By Joel Snyder and Rodney Thayer
Network World, 10/04/04
Original Article on Network World Web Site
As an authentication standard for wired networks, 802.1X has a happy side effect when used with WLANs: It gives you per-user, per-session WEP keys.
While WEP's many other theoretical problems still exist, 802.1X solves the biggest practical issue. No longer does everyone use the same WEP key that can stick around for months or even years. Instead, every connection authenticated with 802.1X gets its own WEP key that can be changed as often as the network professional controlling the WLAN desires.
A second benefit to 802.1X is that you actually know who is on your network. Users have to go through a true authentication dialog. You can use as powerful an authentication method as you need ranging from simple username/password combinations to digital certificates.

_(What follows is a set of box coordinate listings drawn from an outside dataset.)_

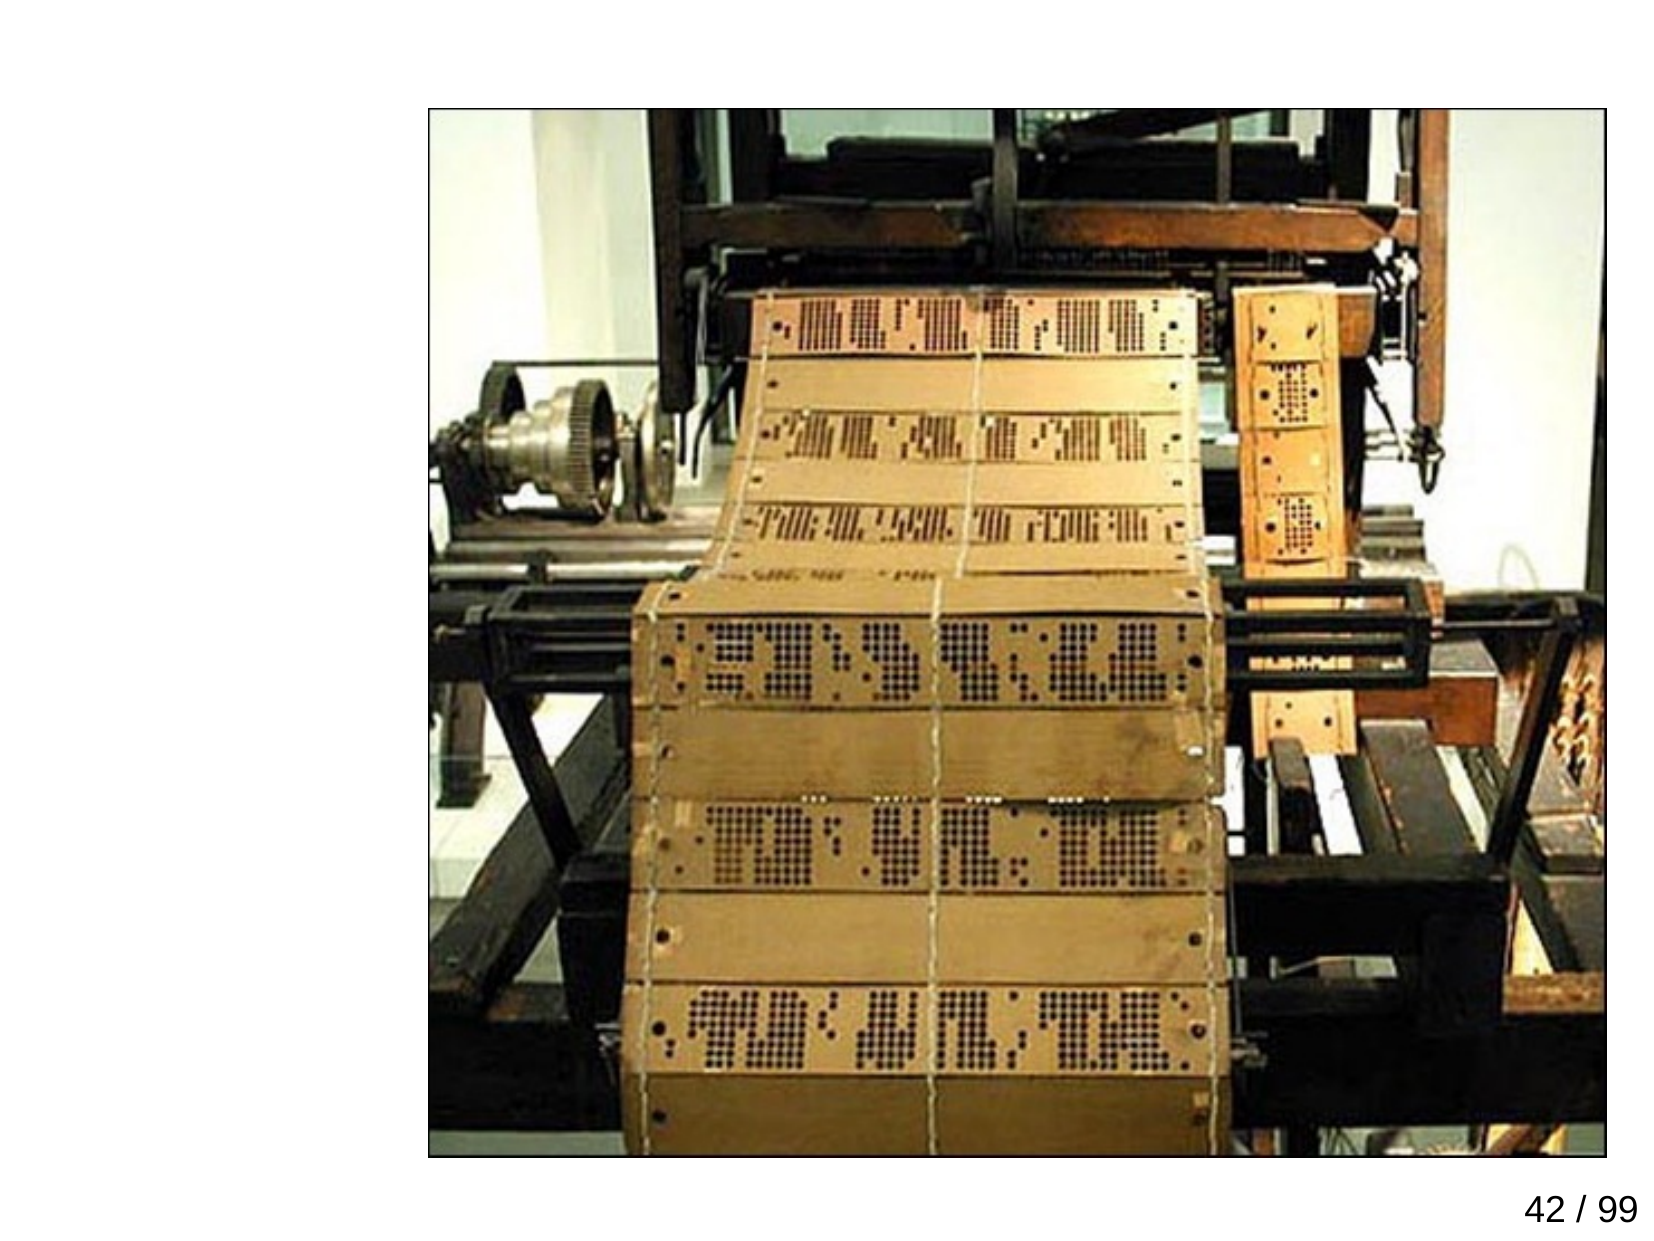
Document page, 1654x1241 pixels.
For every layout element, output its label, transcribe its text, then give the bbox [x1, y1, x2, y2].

picture [428, 108, 1607, 1158]
text_box <number> / 99 [1380, 1181, 1654, 1238]
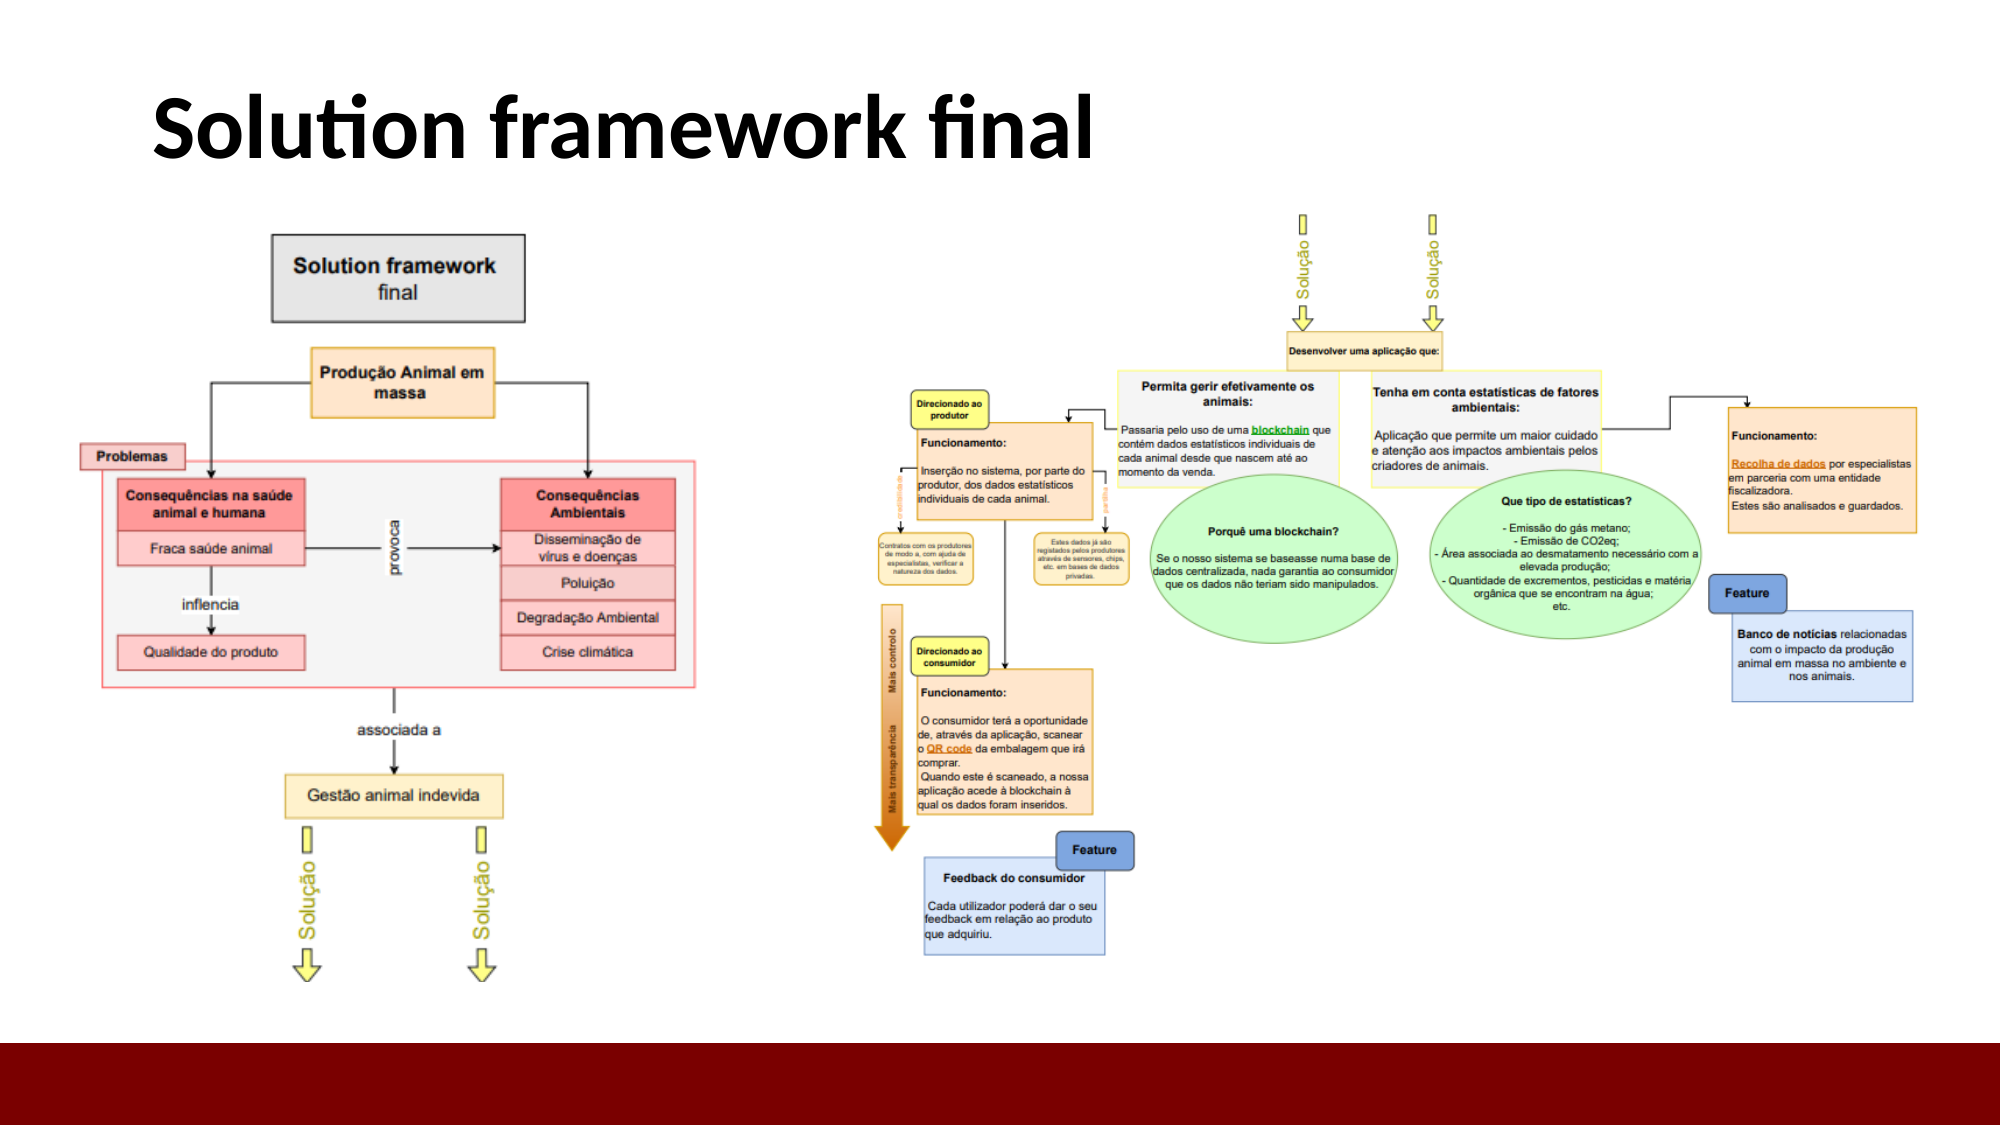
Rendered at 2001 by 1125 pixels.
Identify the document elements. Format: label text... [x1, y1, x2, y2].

picture [11, 192, 764, 982]
picture [870, 210, 1924, 965]
text_box [0, 1043, 2000, 1125]
title Solution framework final [137, 20, 1863, 238]
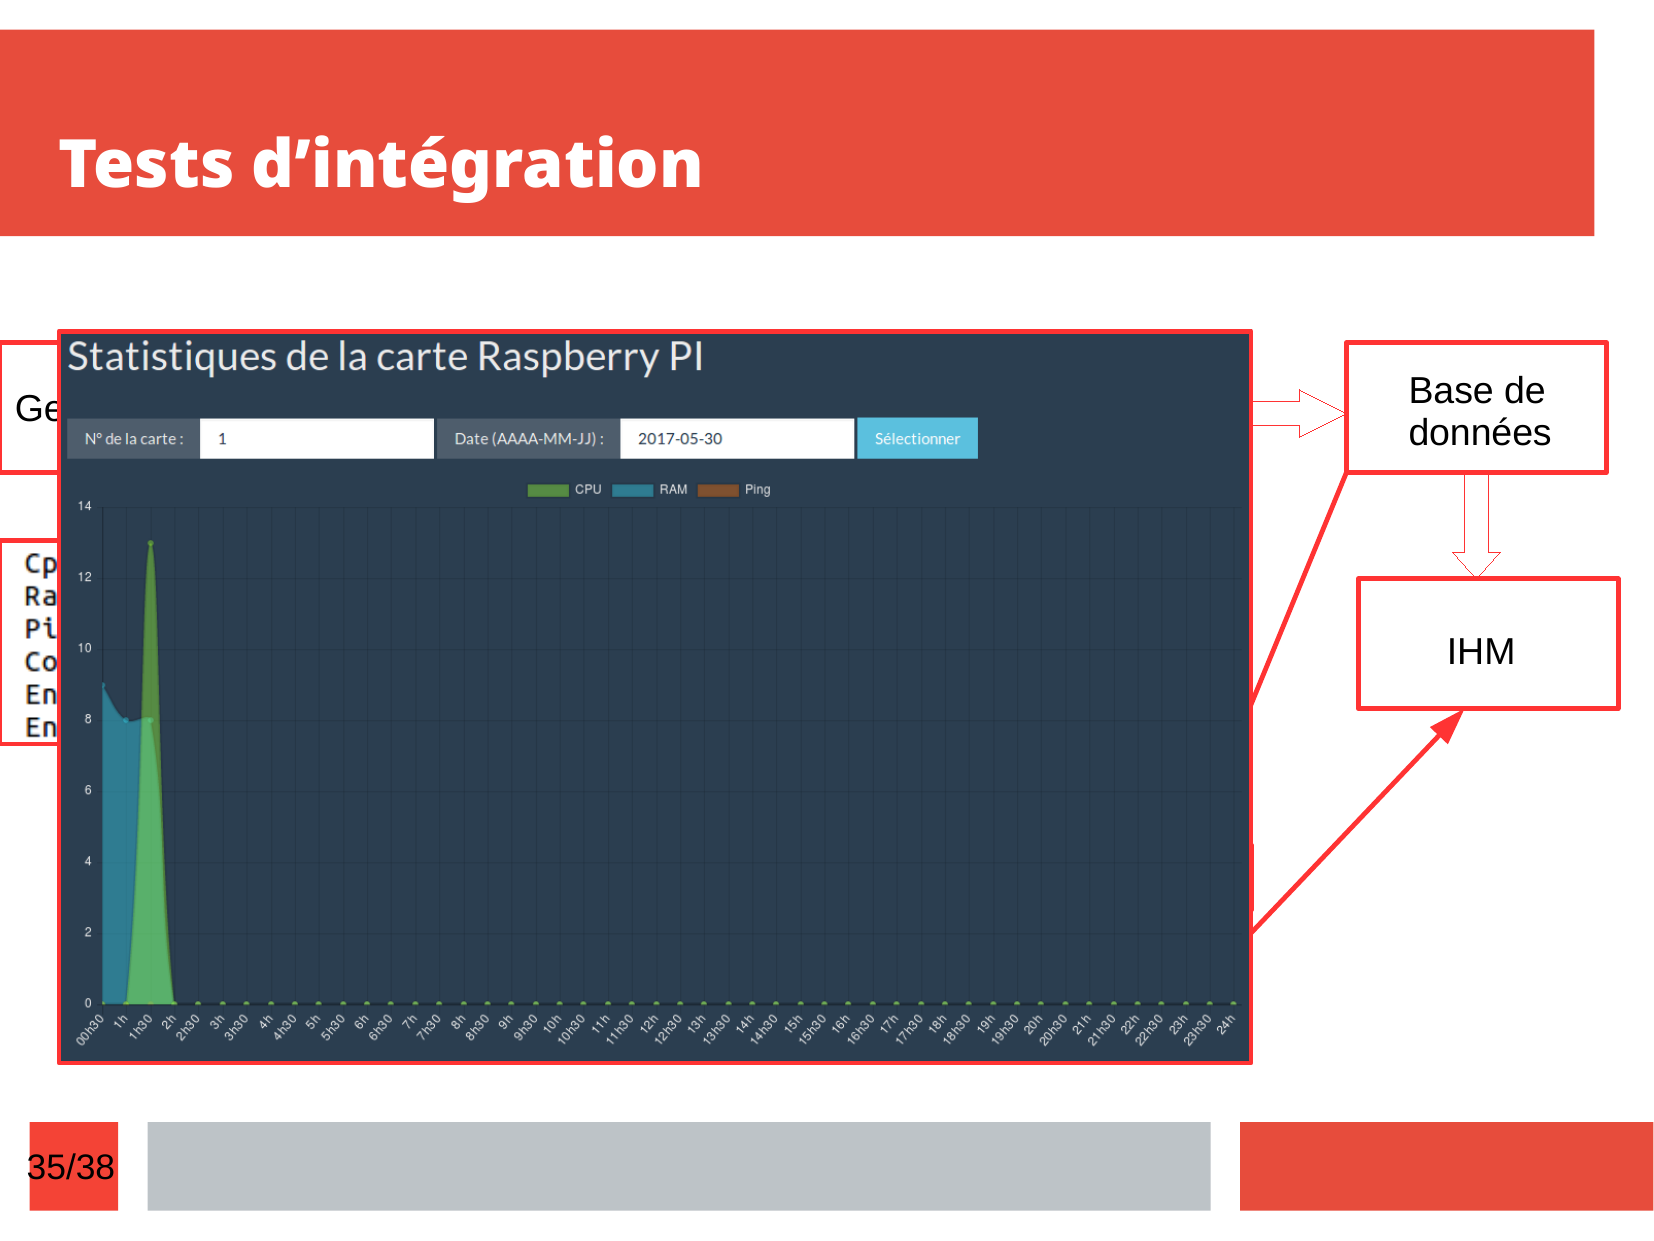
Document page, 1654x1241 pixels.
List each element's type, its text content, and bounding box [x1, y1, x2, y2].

text_box Gestionnaire [0, 380, 57, 438]
picture [61, 334, 1249, 1061]
title Tests d’intégration [59, 59, 1595, 207]
picture [1254, 853, 1261, 910]
text_box <numéro>/38 [11, 1139, 659, 1241]
picture [23, 552, 57, 742]
text_box Base de données [1393, 361, 1654, 461]
text_box IHM [1358, 580, 1619, 709]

With pure 802.1X, the heavy lifting is done on the supplicant (wireless client), with the wireless access point having very little work to do in the process. In the majority of devices we tested, enabling 802.1X at the access point is usually a question of picking one of two options - allow 802.1X or require 802.1X - and then pointing the access point at a RADIUS server that supports 802.1X. Some products are a little more flexible than that. For example, the Trapeze wireless switch lets you use 802.1X for authentication, but also has its own authentication server built into it. This can make deployment much faster, especially if your RADIUS server does not support 802.1X.
Not every wireless vendor is shipping wares with standard 802.1X support (see graphic). For example, the Belkin adapter and access point tested did not support pure 802.1X, but did support 802.1X in combination with WPA. Products from Buffalo Technology and Linksys tested did not support pure 802.1X at all.
Overall, wireless client cards have much broader support for 802.1X than we saw in our earlier testing. In addition to 802.1X support in NICs, Microsoft has built 802.1X authentication into Windows XP, and Apple has provided it in recent versions of Mac OS X.
The difficulty in using 802.1X on a wireless client, whether it's by itself or part of WPA or 802.11i, is in finding a compatible authentication method. While not everyone in the network has to use the same method, they all have to be supported by the RADIUS server you're using.
The only common authentication denominator among the products tested is support for Protected Extensible Authentication Protocol (PEAP) with Challenge Handshake Authentication Protocol (MSCHAPv2), an encrypted authentication method based on Microsoft's challenge/response authentication protocol.
Unfortunately, PEAP/MSCHAPv2 won't work for networks that employ pre-encrypted user passwords. For example, if you keep your passwords on a Unix server in /etc/password format, you can't use MSCHAPv2. The solution is to either use an authentication mechanism such as Tunneled Transport Layer Security/Password Authentication Password (TTLS/PAP) (which works with encrypted passwords), or jump to a different authentication method, for example, digital certificates. Digital certificates are supported by all of the 802.1X clients we tested.
Although TTLS/PAP was not widely supported outside of the 3Com and Apple clients we tested, there are add-ons for Microsoft's Windows clients, such as Funk Software's Odyssey 802.1X client or Meetinghouse Data Communications' Aegis client, which bring that support to the table.
Although 802.1X by itself is pretty secure you get your best wireless security when you combine 802.1X with an encryption system that is stronger than simple WEP. Other security mechanisms - such as WPA and 802.11i - build on 802.1X encryption as one piece of a bigger framework for securing wireless connections.